The preceding discussion of the importance of migration, however, should not obscure another well-known fact: although languages often spread through the movement of the people who speak them, they do not always travel with genes. Consider, for example, English, Spanish, Portuguese, and Russian. In addition to the physical descendants of the Anglo-Saxon invaders, Roman soldiers stationed in Iberia, and East Slavs from the Kievan Rus’, these languages are spoken today by millions of genetically-unrelated individuals—and entire indigenous groups—found in such regions as in Alaska, the Andes, the Amazonian rainforest, Australia, the Caribbean, and Siberia. Consequently, genetic studies that reveal patterns of migration and admixture of various groups sometimes help us figure out certain pieces of the Indo-European puzzle, but they cannot provide conclusive evidence of the PIE homeland.

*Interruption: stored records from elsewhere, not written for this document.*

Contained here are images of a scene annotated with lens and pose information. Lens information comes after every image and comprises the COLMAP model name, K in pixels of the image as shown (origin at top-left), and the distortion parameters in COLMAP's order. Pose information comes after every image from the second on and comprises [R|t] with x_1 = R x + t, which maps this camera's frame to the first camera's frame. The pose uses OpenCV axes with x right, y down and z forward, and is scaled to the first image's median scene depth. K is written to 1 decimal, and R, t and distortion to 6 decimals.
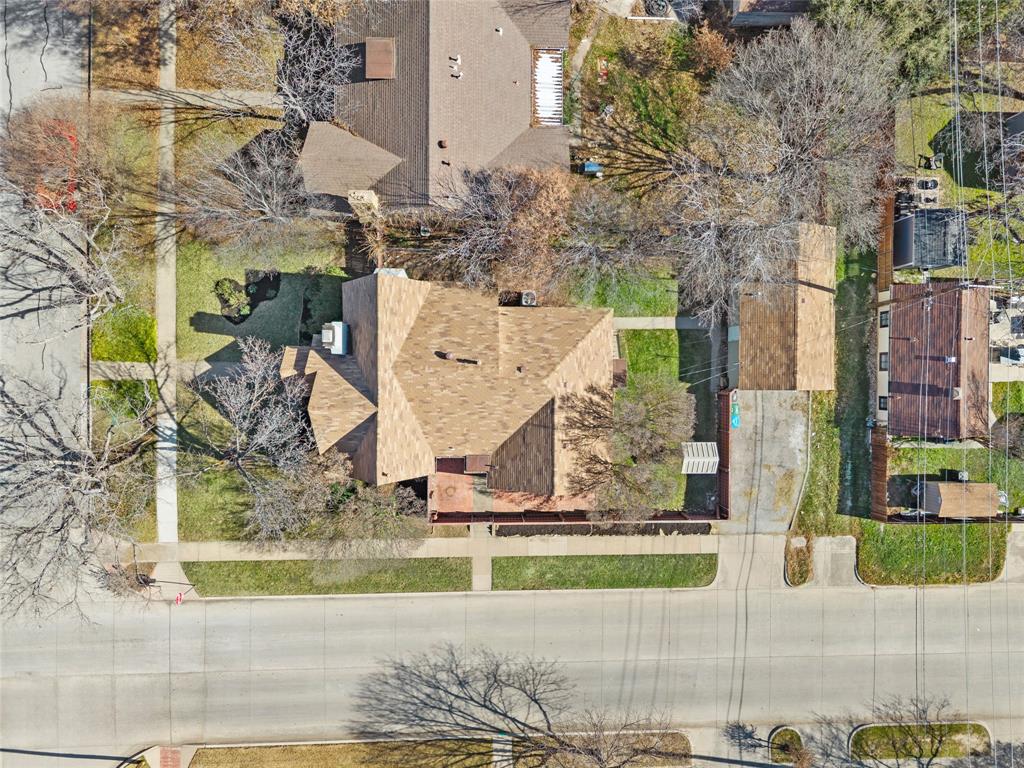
lens RADIAL K [[697.2, 0, 465.6], [0, 697.2, 386.1], [0, 0, 1]] dist [0.011526, 0.001496]
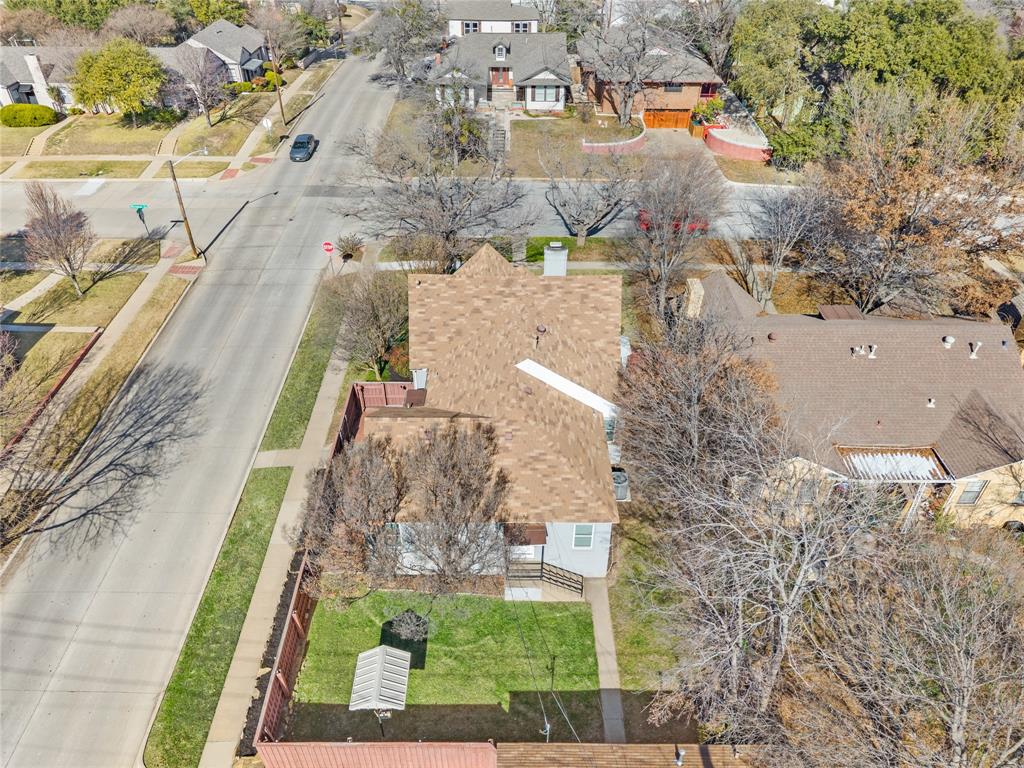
lens RADIAL K [[694.3, 0, 512.0], [0, 694.3, 384.0], [0, 0, 1]] dist [0.006560, -0.000282]
pose [[0.005361, 0.596257, -0.802775, 0.625007], [-0.999842, -0.010418, -0.014415, 0.005036], [-0.016958, 0.802726, 0.596107, 0.439709]]
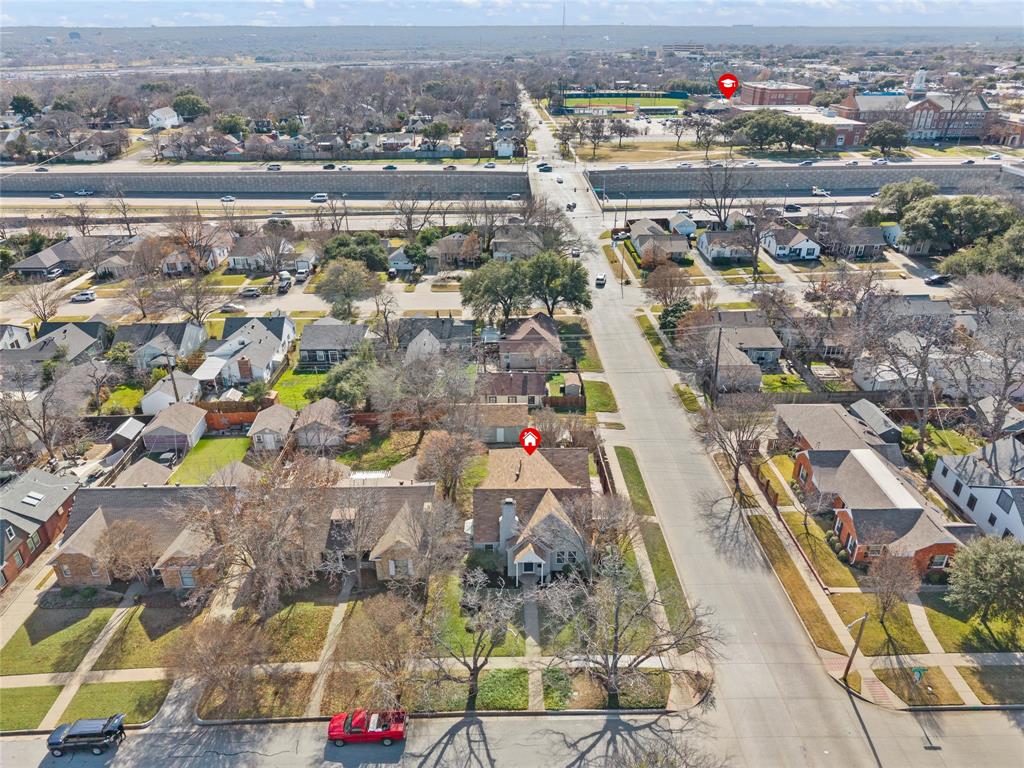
lens RADIAL K [[731.2, 0, 512.0], [0, 731.2, 384.0], [0, 0, 1]] dist [0.077909, -0.111151]
pose [[-0.026396, -0.472868, 0.880738, -1.345000], [0.999618, -0.019741, 0.019360, -0.077455], [0.008232, 0.880912, 0.473208, -0.105437]]
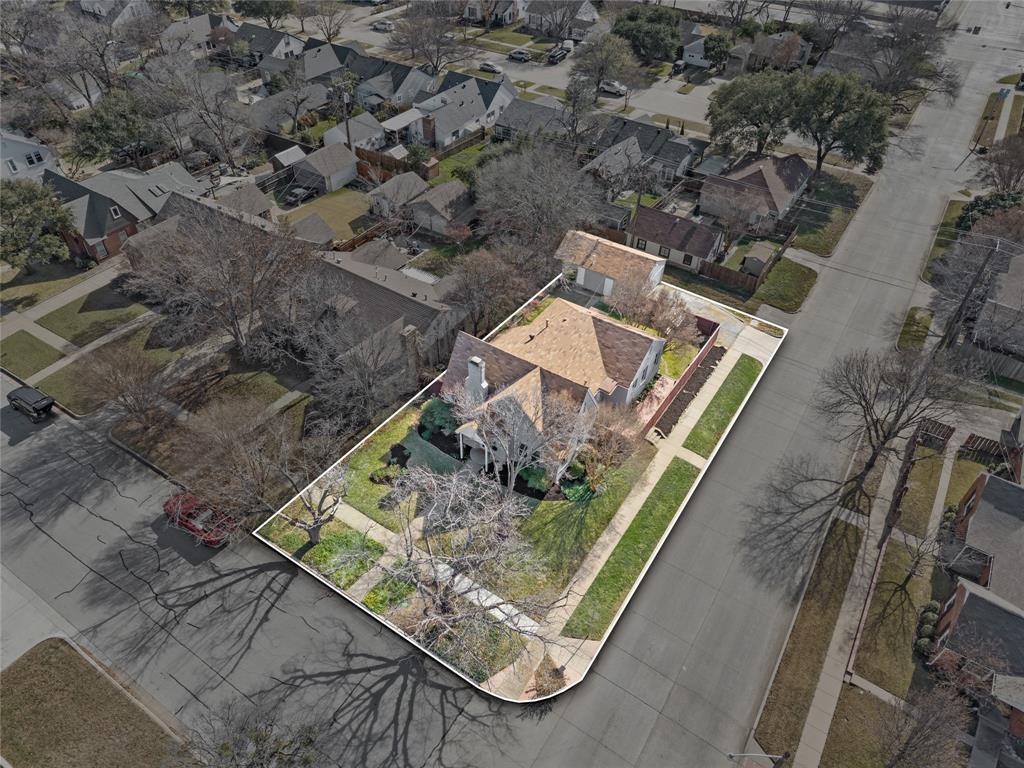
lens RADIAL K [[701.5, 0, 496.0], [0, 701.5, 384.2], [0, 0, 1]] dist [0.018202, -0.005798]
pose [[0.554152, -0.573009, 0.603801, -0.827487], [0.832408, 0.378487, -0.404777, 0.431202], [0.003410, 0.726917, 0.686717, 0.067437]]
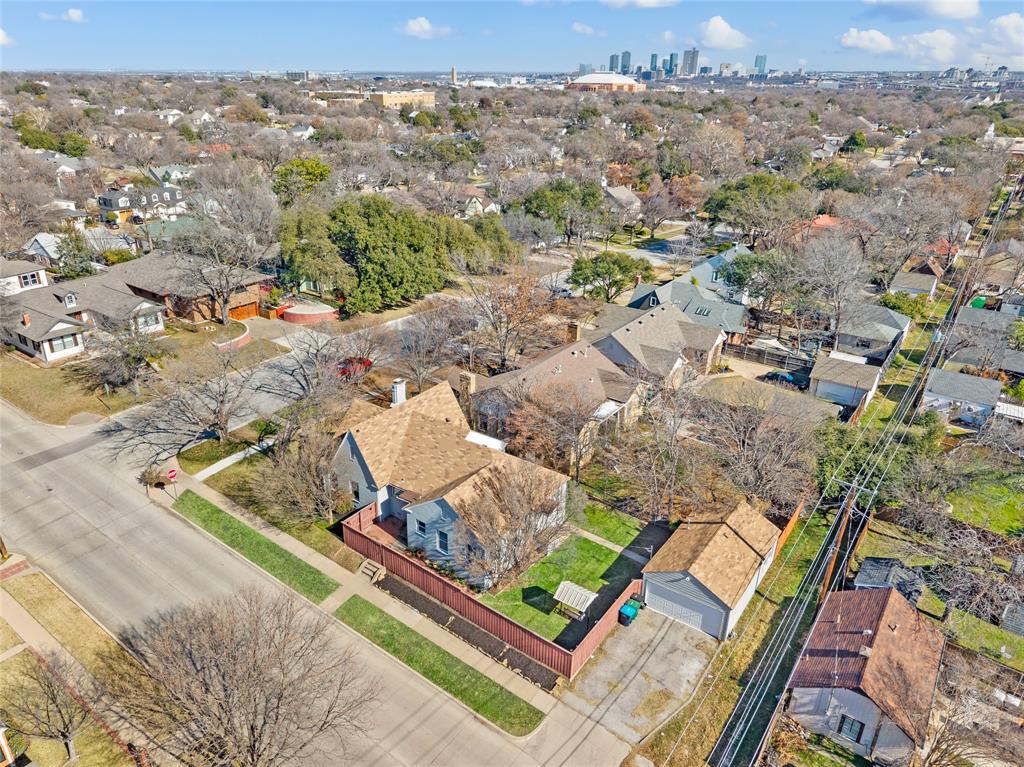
lens RADIAL K [[697.2, 0, 465.6], [0, 697.2, 385.6], [0, 0, 1]] dist [0.011526, 0.001496]
pose [[0.787911, 0.224496, -0.573409, 0.687946], [-0.615474, 0.316912, -0.721636, 0.790453], [0.019716, 0.921503, 0.387870, 0.317669]]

As the book unfolds, Martin Lewis and I take the reader through a maze of findings from historical linguistics, archaeology, historical geography, and genetics, allowing one to interpret and reconcile these findings within a coherent narrative. Thus, the book is as much about methodology and epistemological issues—how we acquire or fail to acquire knowledge of the human past—as it is about the location of the Indo-European homeland itself. At the time when scientific research becomes increasingly collaborative and interdisciplinary, and when the general public increasingly needs to be able to assess scientific findings on a broad range of issues—from genetic history to climate change and genetically-modified foods—rethinking such epistemological issues becomes ever more critical.